### Exercise directions:
Please restate the records below word for word, leaving out every picture.

### Data for the task:

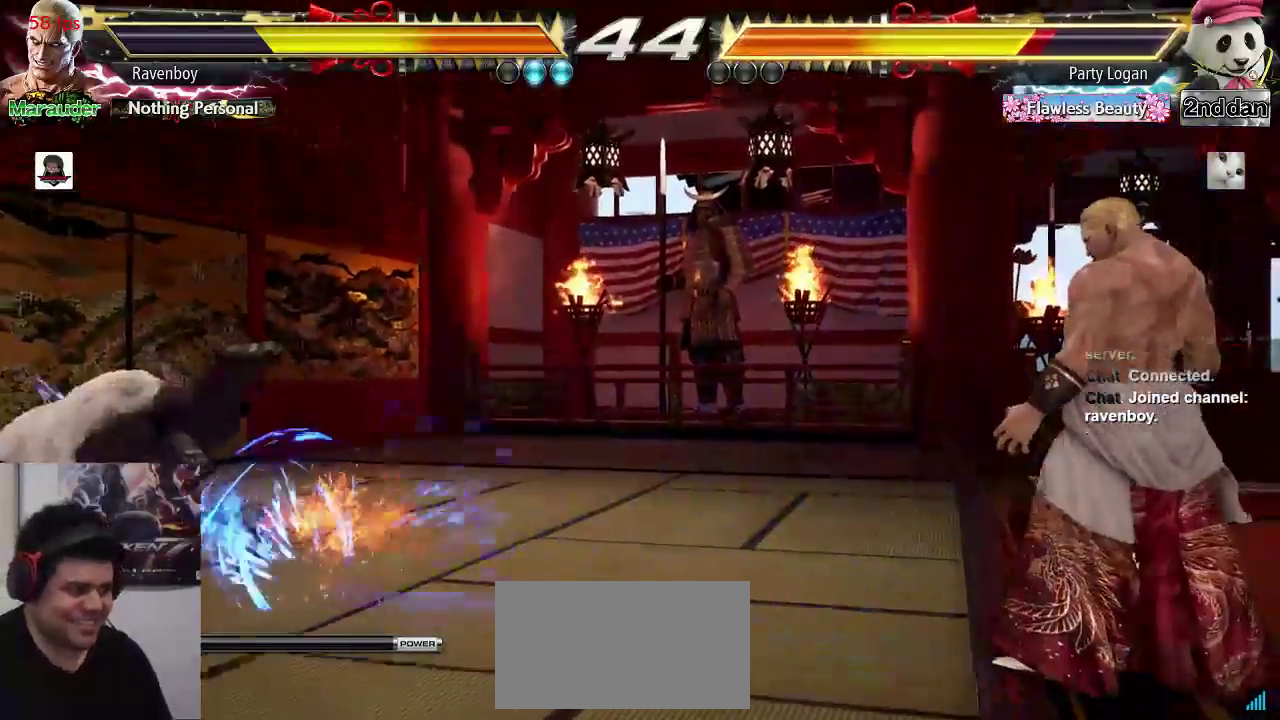
{"buttons": [], "left_stick": "center", "events": [[17, "left_stick", "left"], [383, "left_stick", "down-right"], [483, "left_stick", "center"]]}
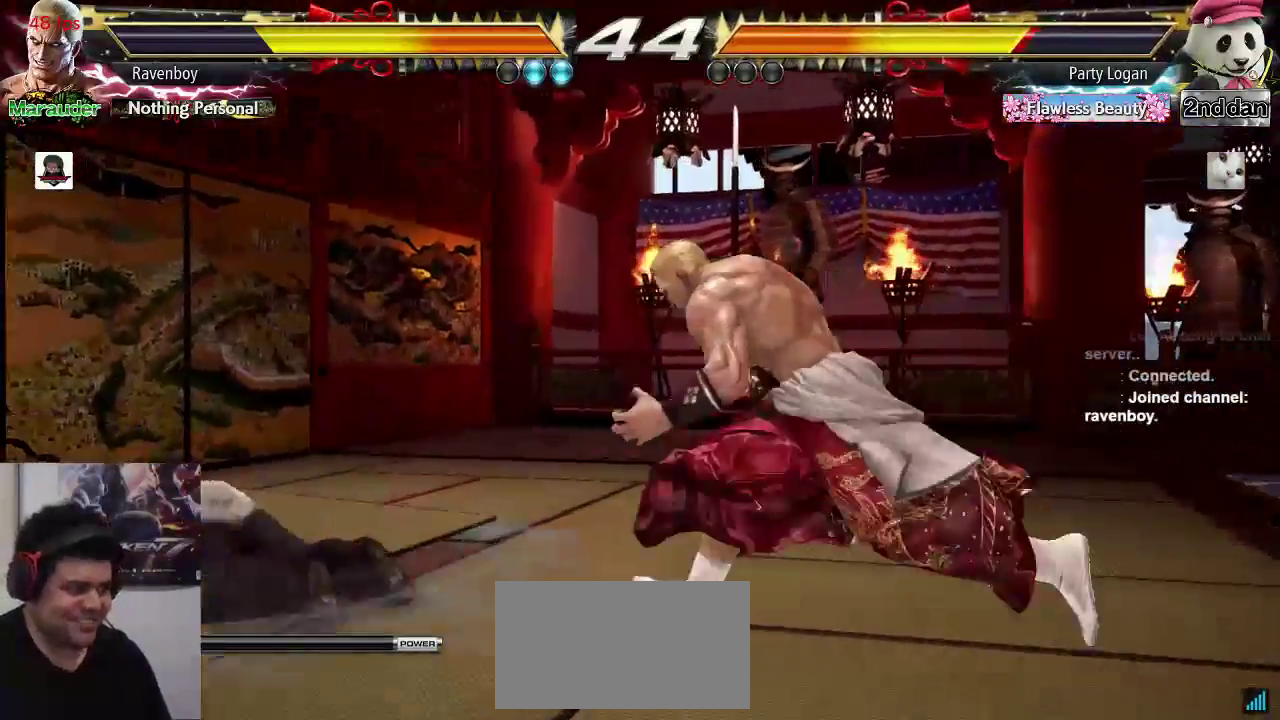
{"buttons": [], "left_stick": "center", "events": [[83, "left_stick", "right"], [317, "left_stick", "down"], [383, "SQUARE", "down"], [450, "SQUARE", "up"], [450, "left_stick", "center"]]}
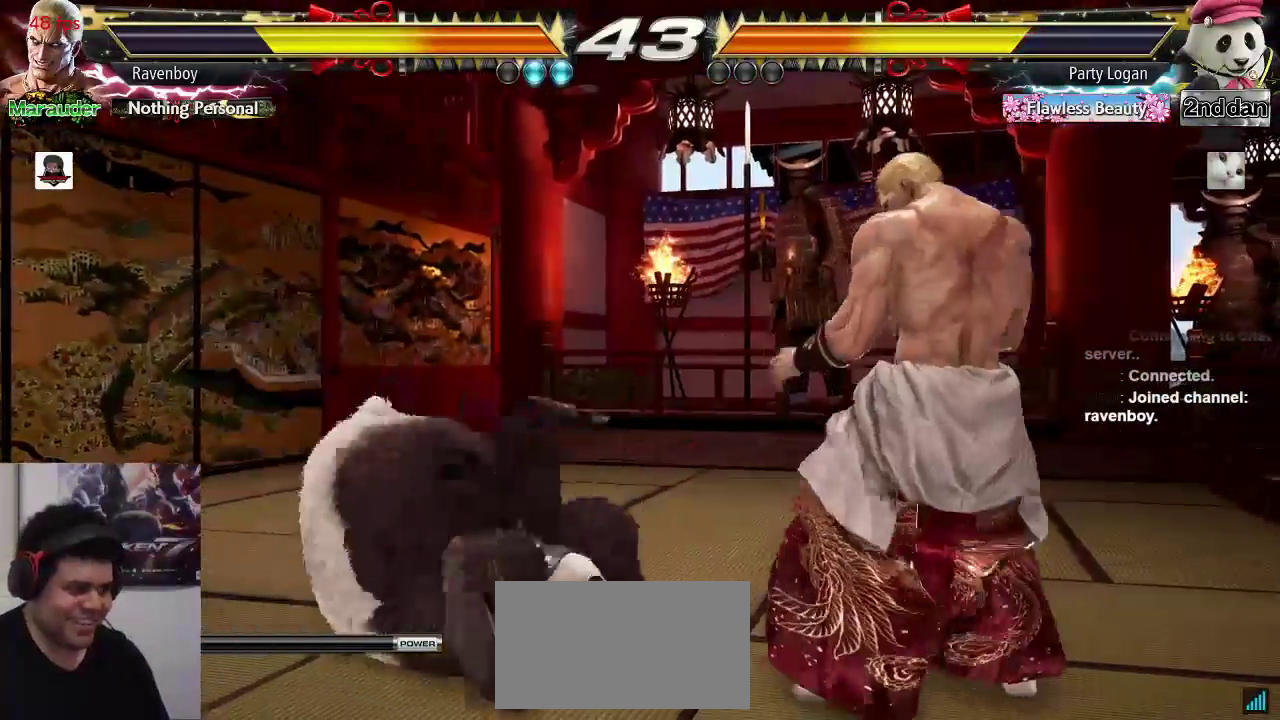
{"buttons": [], "left_stick": "center", "events": [[17, "SQUARE", "down"], [117, "SQUARE", "up"]]}
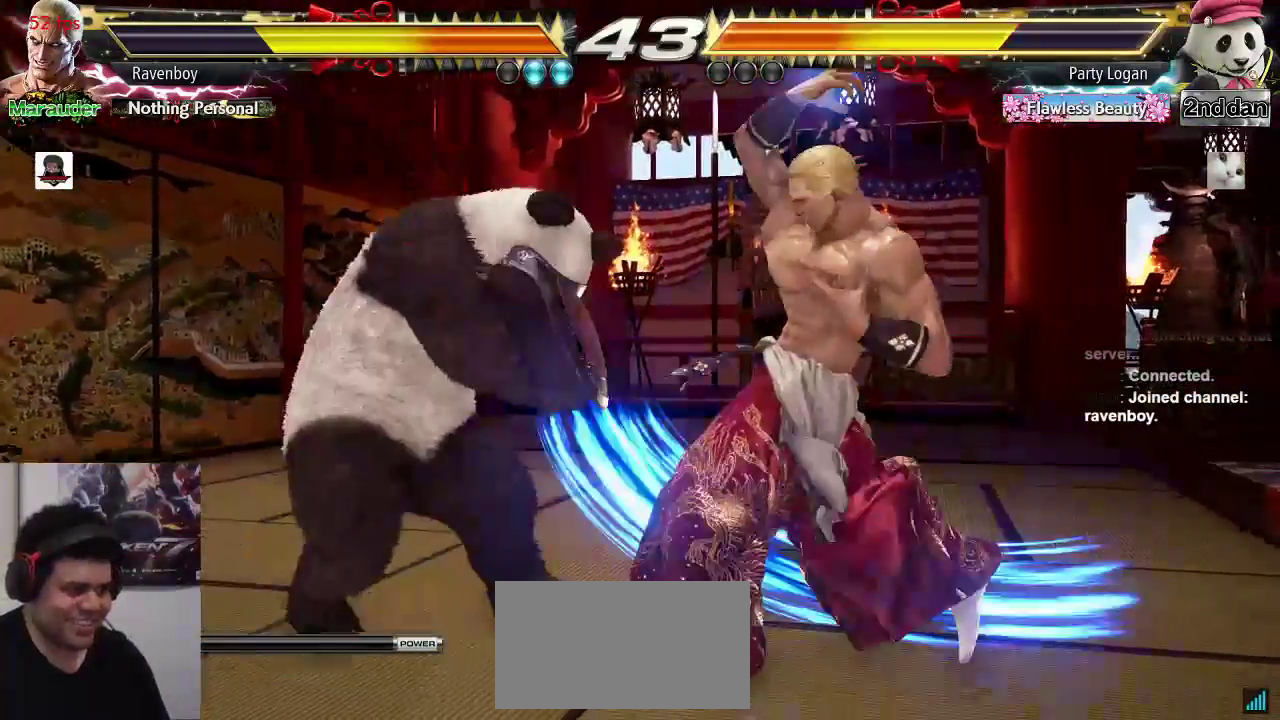
{"buttons": [], "left_stick": "right", "events": [[333, "left_stick", "right"]]}
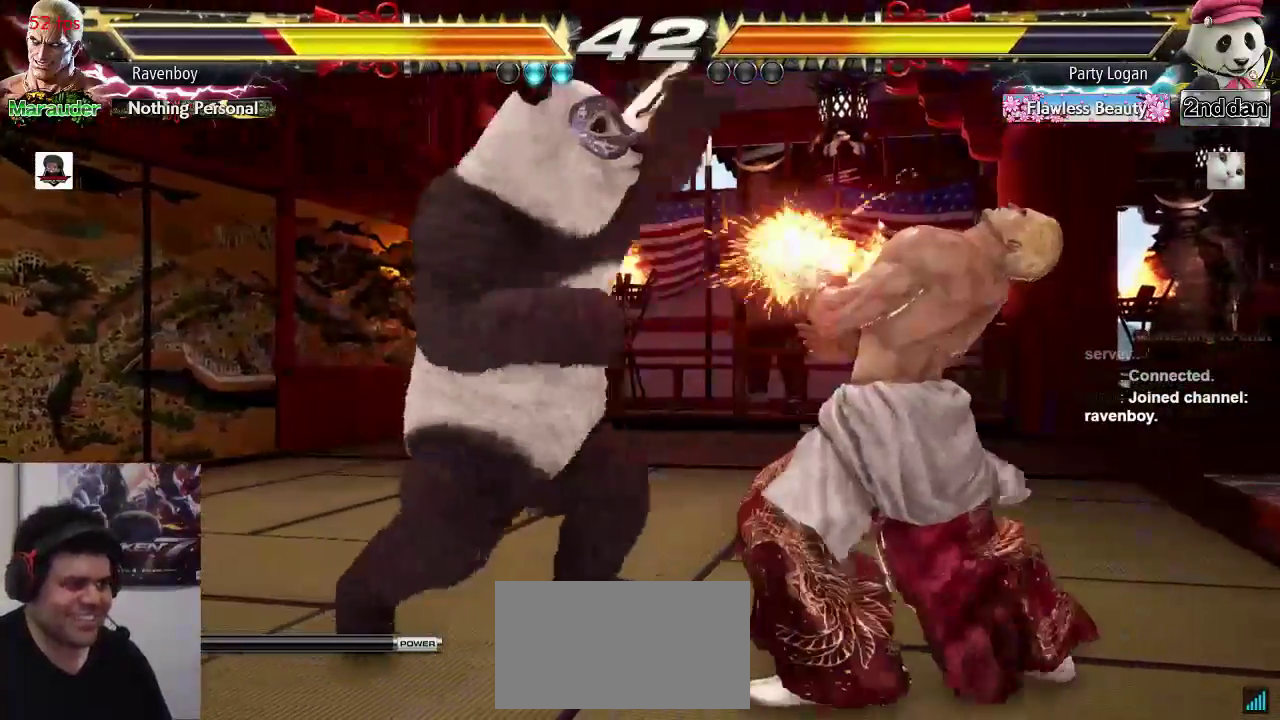
{"buttons": [], "left_stick": "right", "events": []}
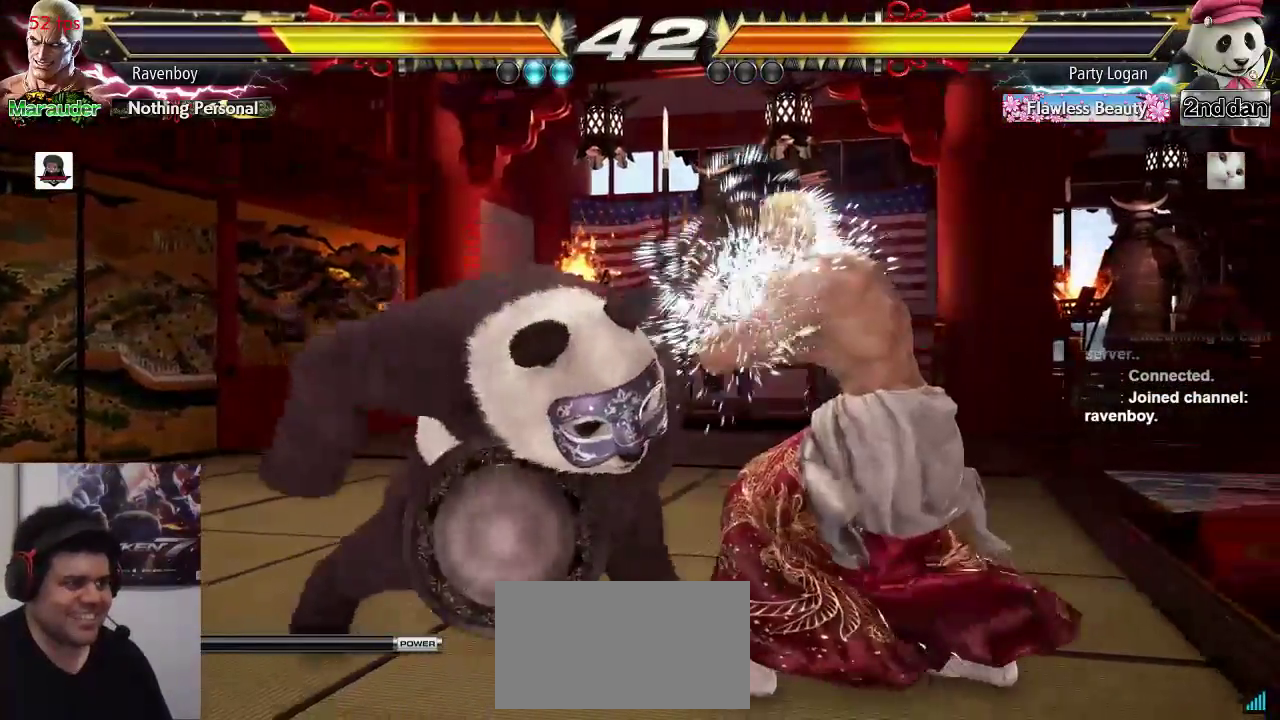
{"buttons": ["SQUARE"], "left_stick": "center", "events": [[183, "left_stick", "center"], [283, "SQUARE", "down"], [383, "SQUARE", "up"], [450, "SQUARE", "down"]]}
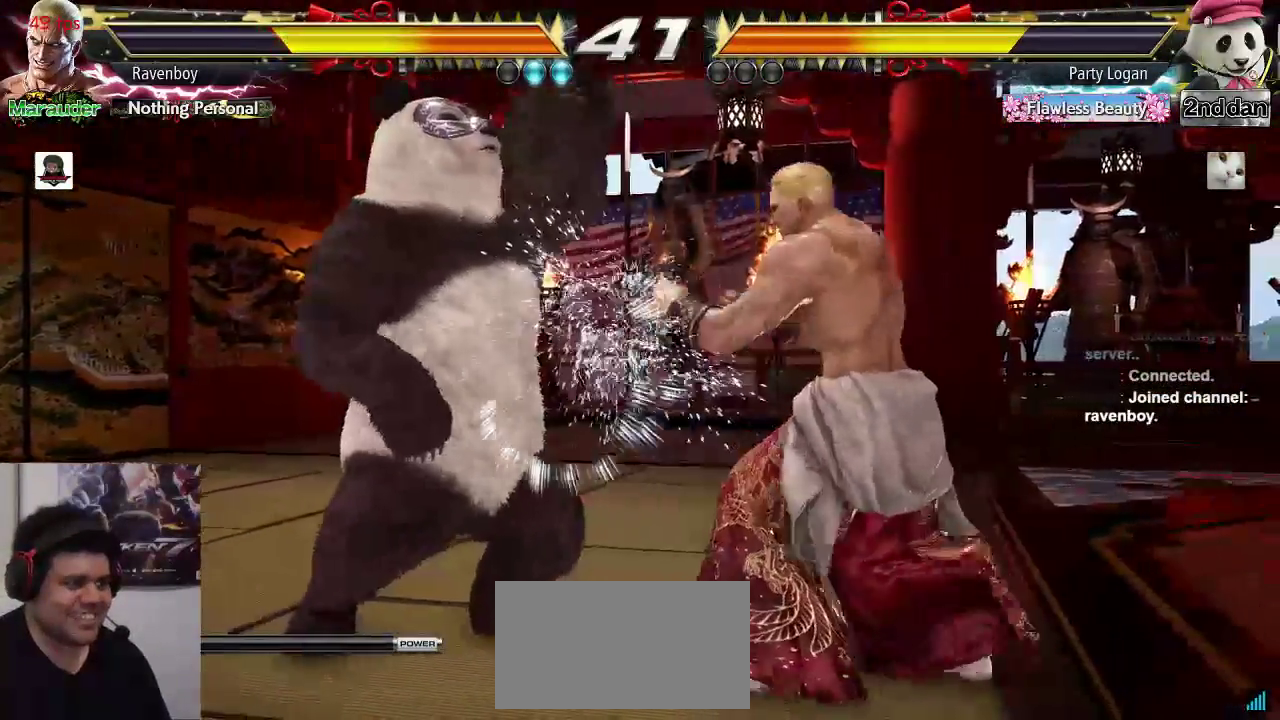
{"buttons": [], "left_stick": "center", "events": [[17, "SQUARE", "up"]]}
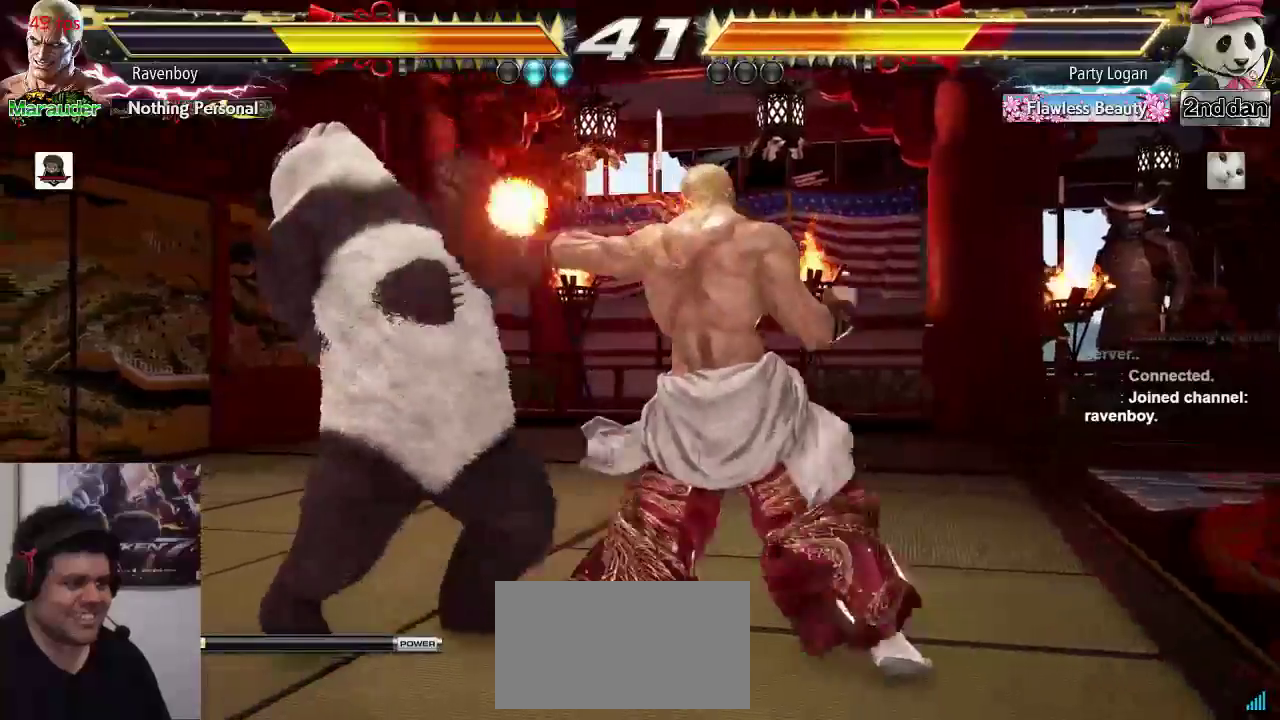
{"buttons": [], "left_stick": "center", "events": [[150, "SQUARE", "down"], [283, "SQUARE", "up"]]}
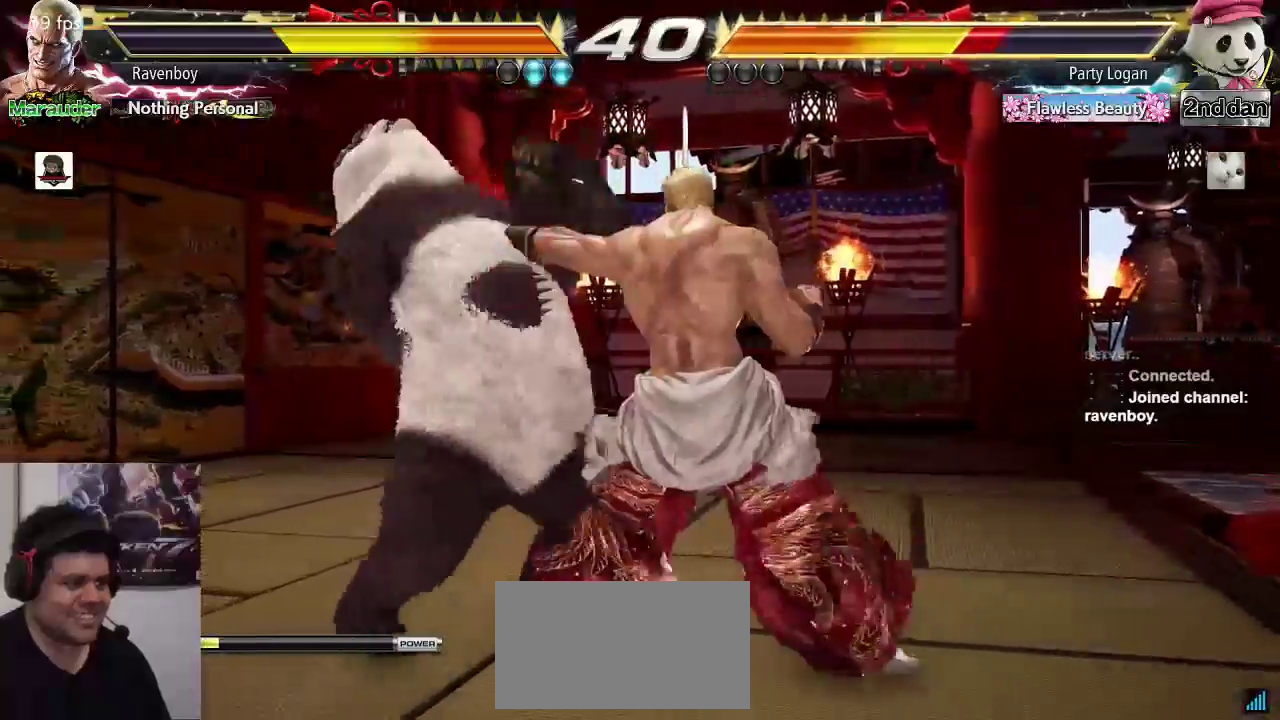
{"buttons": [], "left_stick": "center", "events": [[167, "left_stick", "left"], [217, "SQUARE", "down"], [217, "TRIANGLE", "down"], [267, "left_stick", "center"], [300, "SQUARE", "up"], [300, "TRIANGLE", "up"]]}
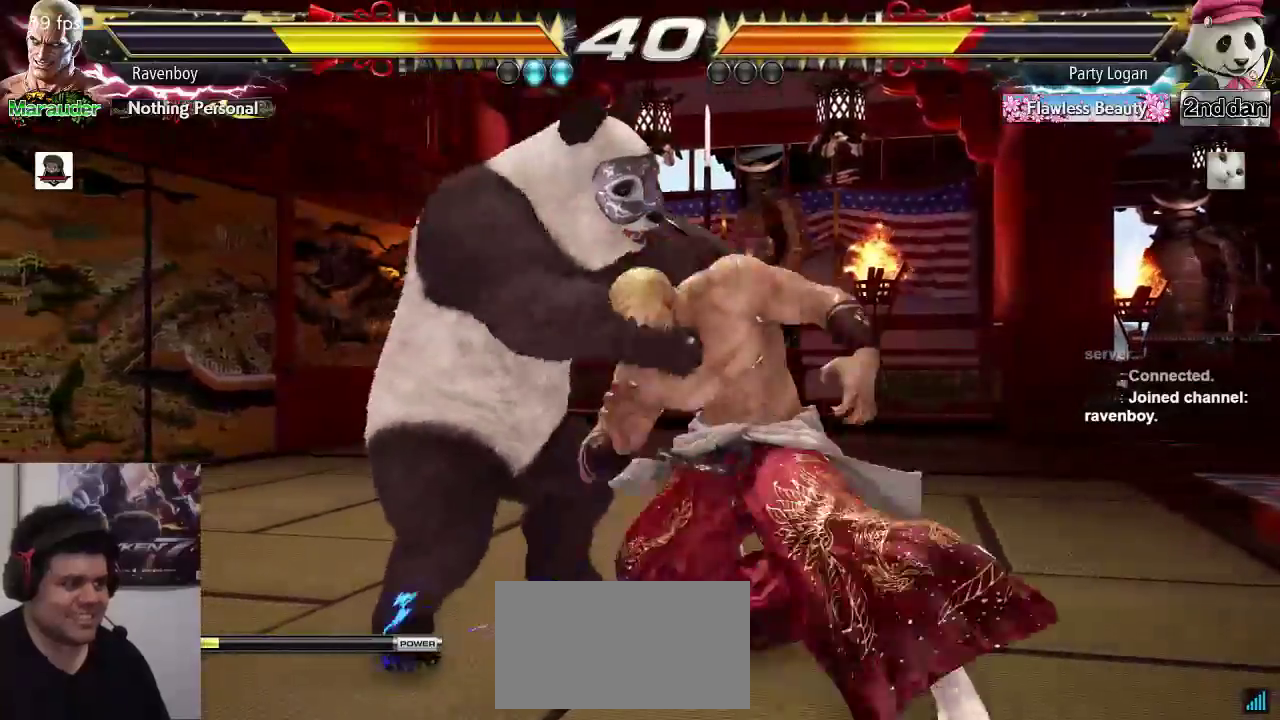
{"buttons": [], "left_stick": "center", "events": []}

### Response area:
{"buttons": [], "left_stick": "center", "events": [[17, "left_stick", "left"], [383, "left_stick", "down-right"], [483, "left_stick", "center"]]}
{"buttons": [], "left_stick": "center", "events": [[83, "left_stick", "right"], [317, "left_stick", "down"], [383, "SQUARE", "down"], [450, "SQUARE", "up"], [450, "left_stick", "center"]]}
{"buttons": [], "left_stick": "center", "events": [[17, "SQUARE", "down"], [117, "SQUARE", "up"]]}
{"buttons": [], "left_stick": "right", "events": [[333, "left_stick", "right"]]}
{"buttons": [], "left_stick": "right", "events": []}
{"buttons": ["SQUARE"], "left_stick": "center", "events": [[183, "left_stick", "center"], [283, "SQUARE", "down"], [383, "SQUARE", "up"], [450, "SQUARE", "down"]]}
{"buttons": [], "left_stick": "center", "events": [[17, "SQUARE", "up"]]}
{"buttons": [], "left_stick": "center", "events": [[150, "SQUARE", "down"], [283, "SQUARE", "up"]]}
{"buttons": [], "left_stick": "center", "events": [[167, "left_stick", "left"], [217, "SQUARE", "down"], [217, "TRIANGLE", "down"], [267, "left_stick", "center"], [300, "SQUARE", "up"], [300, "TRIANGLE", "up"]]}
{"buttons": [], "left_stick": "center", "events": []}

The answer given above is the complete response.